Bob's Gutsy Leadership Blog

Needed: Manager, Leader…or Both?

John Kotter of the Harvard Business School often uses as a case study the history of International Telephone & Telegraph (ITT), a large conglomerate that has had its fair share of ups and downs.

Back in the 1960’s, as head of ITT, Harold Geneen used his formal authority in less than subtle ways to get everyone in key jobs to manage in a highly disciplined manner.  That meant continuously producing detailed plans and budgets aimed at achieving financial objectives set mostly by Geneen (the key objective being 15% annual EPS growth).  He also implemented powerful economic incentives to direct people toward achieving those plans and budgets.  He established elaborate control mechanisms, such as detailed financial systems and regular business reviews, and then paid strict attention to the data produced by those mechanisms.

Geneen got his executives to apply his form of management across a wide range of businesses with great success in the 1960’s.  During that time, ITT bought dozens of companies and then made them more profitable by managing them more competently.  In the process, the firm’s revenue went from $811 million in 1960 to $5.36 billion in 1970, while net income grew tenfold ($38 million to $393 million).  Very impressive!

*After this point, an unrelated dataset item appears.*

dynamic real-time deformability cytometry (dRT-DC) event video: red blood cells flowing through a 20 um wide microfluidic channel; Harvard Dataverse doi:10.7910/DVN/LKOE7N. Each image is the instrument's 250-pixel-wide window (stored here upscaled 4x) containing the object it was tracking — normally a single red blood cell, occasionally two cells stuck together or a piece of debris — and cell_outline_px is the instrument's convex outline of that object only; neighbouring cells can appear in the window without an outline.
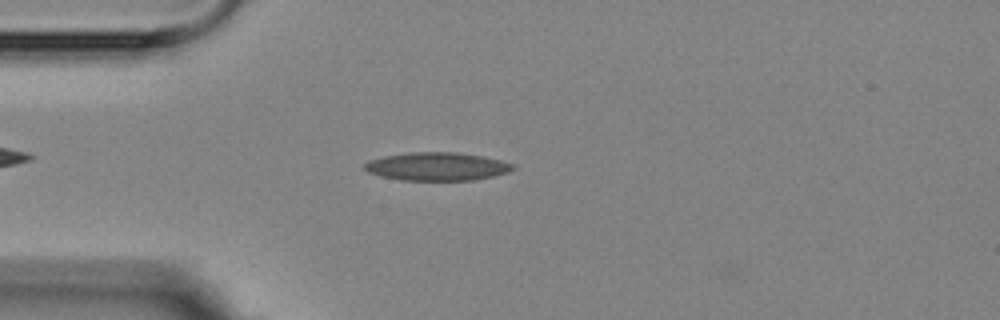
{"species": "Egyptian fruit bat (a non-hibernating species)", "species_latin": "Rousettus aegyptiacus", "temperature_condition": "room temperature", "stored_images_in_passage": 3, "camera_frame_rate_fps": 3000, "um_per_image_px": 0.085, "animal": {"sex": "female"}, "frame": {"image": 1, "passage_image": 3, "time_ms": 4.0, "image_size_px": [1000, 320], "cell_outline_px": [[516, 168], [508, 172], [492, 176], [472, 180], [400, 180], [368, 172], [364, 168], [364, 164], [368, 160], [384, 156], [408, 152], [456, 152], [484, 156], [516, 164]], "centroid_in_image_um": [37.17, 14.14], "position_along_channel_um": 47.8, "area_um2": 24.39}}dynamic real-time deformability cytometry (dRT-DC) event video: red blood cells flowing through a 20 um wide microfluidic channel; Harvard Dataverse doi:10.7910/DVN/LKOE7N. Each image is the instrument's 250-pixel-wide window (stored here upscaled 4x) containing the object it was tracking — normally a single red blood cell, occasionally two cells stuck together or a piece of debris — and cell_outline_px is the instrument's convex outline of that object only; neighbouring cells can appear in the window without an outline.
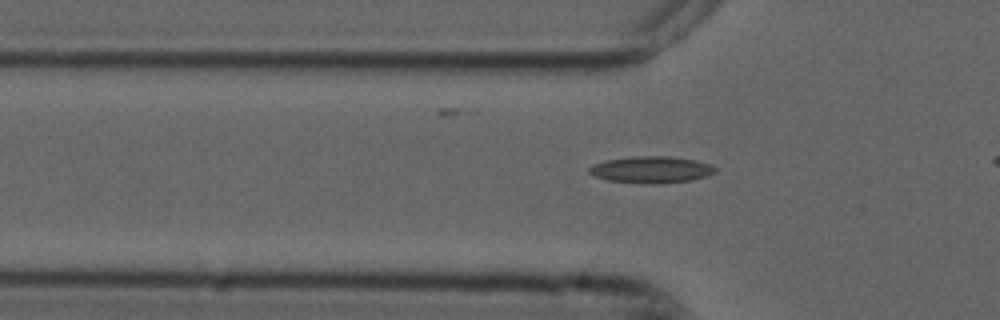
{"species": "common noctule bat (a hibernating species)", "species_latin": "Nyctalus noctula", "temperature_condition": "cold", "stored_images_in_passage": 38, "camera_frame_rate_fps": 3000, "um_per_image_px": 0.085, "animal": {"sex": "male", "forearm_length_mm": 52.5}, "frame": {"image": 1, "passage_image": 11, "time_ms": 3.333, "image_size_px": [1000, 320], "cell_outline_px": [[716, 172], [708, 176], [692, 180], [652, 184], [608, 180], [596, 176], [588, 172], [588, 168], [596, 164], [608, 160], [632, 156], [668, 156], [696, 160], [712, 164], [716, 168]], "centroid_in_image_um": [55.42, 14.41], "position_along_channel_um": 70.4, "area_um2": 19.48}}
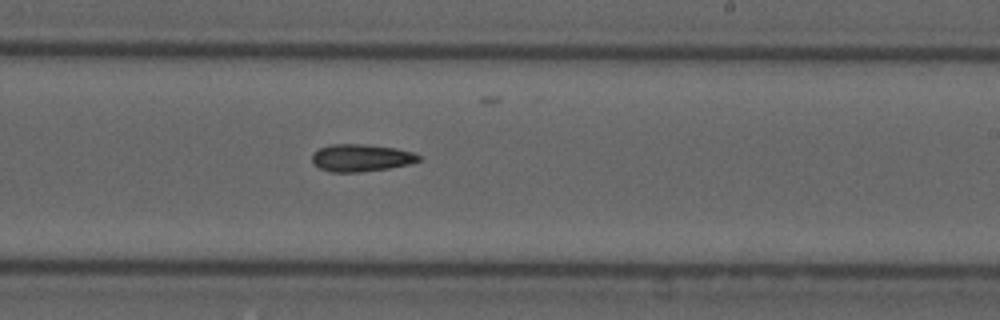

The problem with this kind of management is that it leads to a rigidity that often is not capable of responding quickly enough to competitive thrusts.  The tendency to try to control everybody discourages leadership.  There is virtually no exciting vision of moving ahead via the kind of innovation and motivation that are typically necessary in a truly competitive environment. The absence of such leadership usually generates performance problems, which often only increase in size with the application of still more management.

This problem emerged vividly in the ITT case.  With the emphasis on highly disciplined management but very limited leadership, ITT took a huge fall in the 1970’s, with its financial performance among the worst of all large corporations during that period.

So…what is really required?  You need a strong leader that assesses the situation and lays out exciting and impactful plans to stay ahead of competition.  But, that leader also needs to be a strong manager, putting the right budgets, systems and controls in place to manage the assets well and turn in good financial results.  Strong leaders do both!